Monday, 28 December 2015

The once Common Eel is now Critically Endangered

The European Eel is no longer common

The European Eel (Anguilla anguilla)  used to be known as the Common Eel, and when I was a boy this was an apt name, however, this is no longer the case because this species of eel is now listed as Critically Endangered. In 2010, Greenpeace International added this fish to its red list. 

European Eel (Photo: Public Domain)

European Eels have a most unusual lifecycle. The adults spawn in the Sargasso Sea and the baby eels travel across the oceans to return to fresh waters far far away. How they navigate is not understood. They drift as larval eels for around 300 days before transforming into a stage known as "glass eels," which occurs when they approach the coasts.  Eventually they enter estuaries in the UK and Europe and transform again into elvers in the fresh water. The eels travel upstream and will also travel overland in storms. They live in rivers, streams, lakes, and ponds where they grow much larger and are known as "yellow eels," but after between five and twenty years or more they become adults that must return to the sea. The final stage is known as the "silver eel," and these eels swim all the way back to the Sargasso Sea where they breed and then die.

When I was younger the European Eel used to be one of the most easily found freshwater fish. You just had to go to any river or stream and turn over a few stones and you would be likely to see young eels or elvers.  In Cardiff, where I lived, there is a weir in Llandaff, and every year countless thousands of elvers used to try and ascend it. To do this they would leave the water at the edge of the weir and slither up the mossy wet rocks and wall.  If you put a bucket or net underneath and disturbed the mass of young eels at the top you would quickly get a net or bucket full of them. That was how easy they were to catch.
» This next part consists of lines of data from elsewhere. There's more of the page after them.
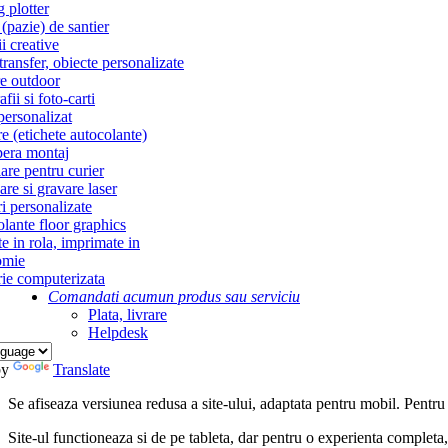
g plotter
(pazie) de santier
i creative
ransfer, obiecte personalizate
re outdoor
fii si foto-carti
personalizat
re (etichete autocolante)
era montaj
re pentru curier
re si gravare laser
i personalizate
lante floor graphics
te in rola, imprimate in
omie
ie computerizata
Comandati acum
un produs sau serviciu
Plata, livrare
Helpdesk
by
Translate
Se afiseaza versiunea redusa a site-ului, adaptata pentru mobil. Pentru
Site-ul functioneaza si de pe tableta, dar pentru o experienta complet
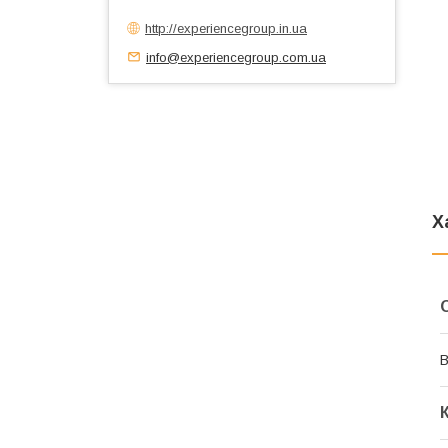
http://experiencegroup.in.ua
info@experiencegroup.com.ua
Х
В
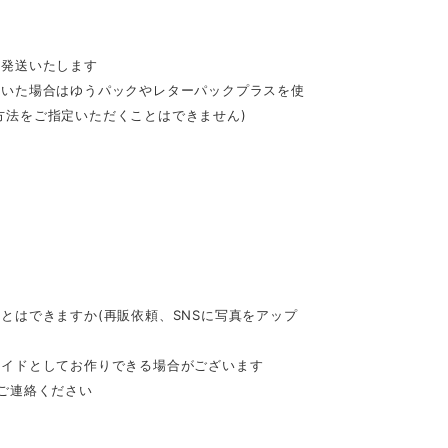
て発送いたします
だいた場合はゆうパックやレターパックプラスを使
方法をご指定いただくことはできません)
とはできますか(再販依頼、SNSに写真をアップ
メイドとしてお作りできる場合がございます
てご連絡ください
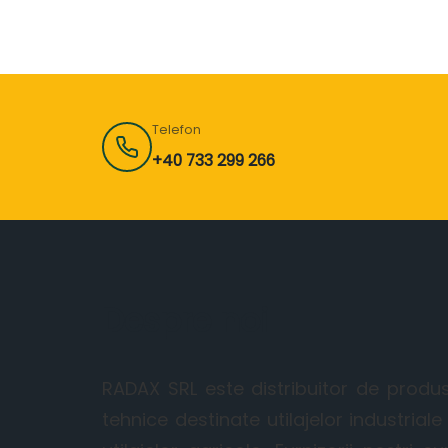
Telefon
+40 733 299 266
Despre noi
RADAX SRL este distribuitor de produ
tehnice destinate utilajelor industriale 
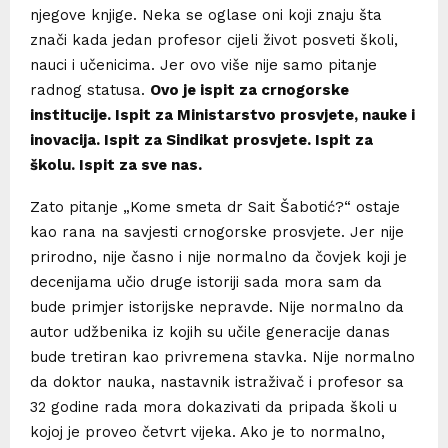
njegove knjige. Neka se oglase oni koji znaju šta
znači kada jedan profesor cijeli život posveti školi,
nauci i učenicima. Jer ovo više nije samo pitanje
radnog statusa.
Ovo je ispit za crnogorske
institucije. Ispit za Ministarstvo prosvjete, nauke i
inovacija. Ispit za Sindikat prosvjete. Ispit za
školu. Ispit za sve nas.
Zato pitanje „Kome smeta dr Sait Šabotić?“ ostaje
kao rana na savjesti crnogorske prosvjete. Jer nije
prirodno, nije časno i nije normalno da čovjek koji je
decenijama učio druge istoriji sada mora sam da
bude primjer istorijske nepravde. Nije normalno da
autor udžbenika iz kojih su učile generacije danas
bude tretiran kao privremena stavka. Nije normalno
da doktor nauka, nastavnik istraživač i profesor sa
32 godine rada mora dokazivati da pripada školi u
kojoj je proveo četvrt vijeka. Ako je to normalno,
Nearly every rock in the river would have elvers hiding underneath it or larger eels.  That was then but it is a very different story today, so what has happened? 

One of many endangered species

Like so many once common species, the European Eel is now rarely seen in Britain today and its numbers have dropped very dramatically.  Since the 1970s, it has been estimated that eels reaching Europe have declined in numbers by over 90%, possibly as much as 98%. This is surely a warning sign that all is not at all well, when it comes to the natural world and the flora and fauna of the UK.

So what has gone so wrong and where have all the eels gone?  The reasons are many and include: overfishing, hydroelectric dams and barrages blocking the way for the eels to ascend and descend rivers,  parasites, pollution and changes in the currents in the oceans. Whatever the cause may be, the eels have gone, and with them has gone the food source for many species of water birds, including Kingfishers, predatory fish, like the Pike, and even some mammals too, such as the Otter.  The eel is an important part of a food-chain, and without it other species are sure to suffer.  

Saving the European Eel

Fortunately all hope is not yet lost for the future survival of the European Eel. Fish passes are being increasingly installed in rivers with weirs and dams, so that eels and other fish, such as salmon, are able to get upstream.  

The number of eels is being monitored and there are projects in operation to save the European Eel. Restocking inland waters with young eels is one method that is being put into practise. 

The Guardian has reported that conservationists have suggested that the decline in numbers of the species has been halted and possibly reversed.  I hope this is true but it is far too early to know for sure!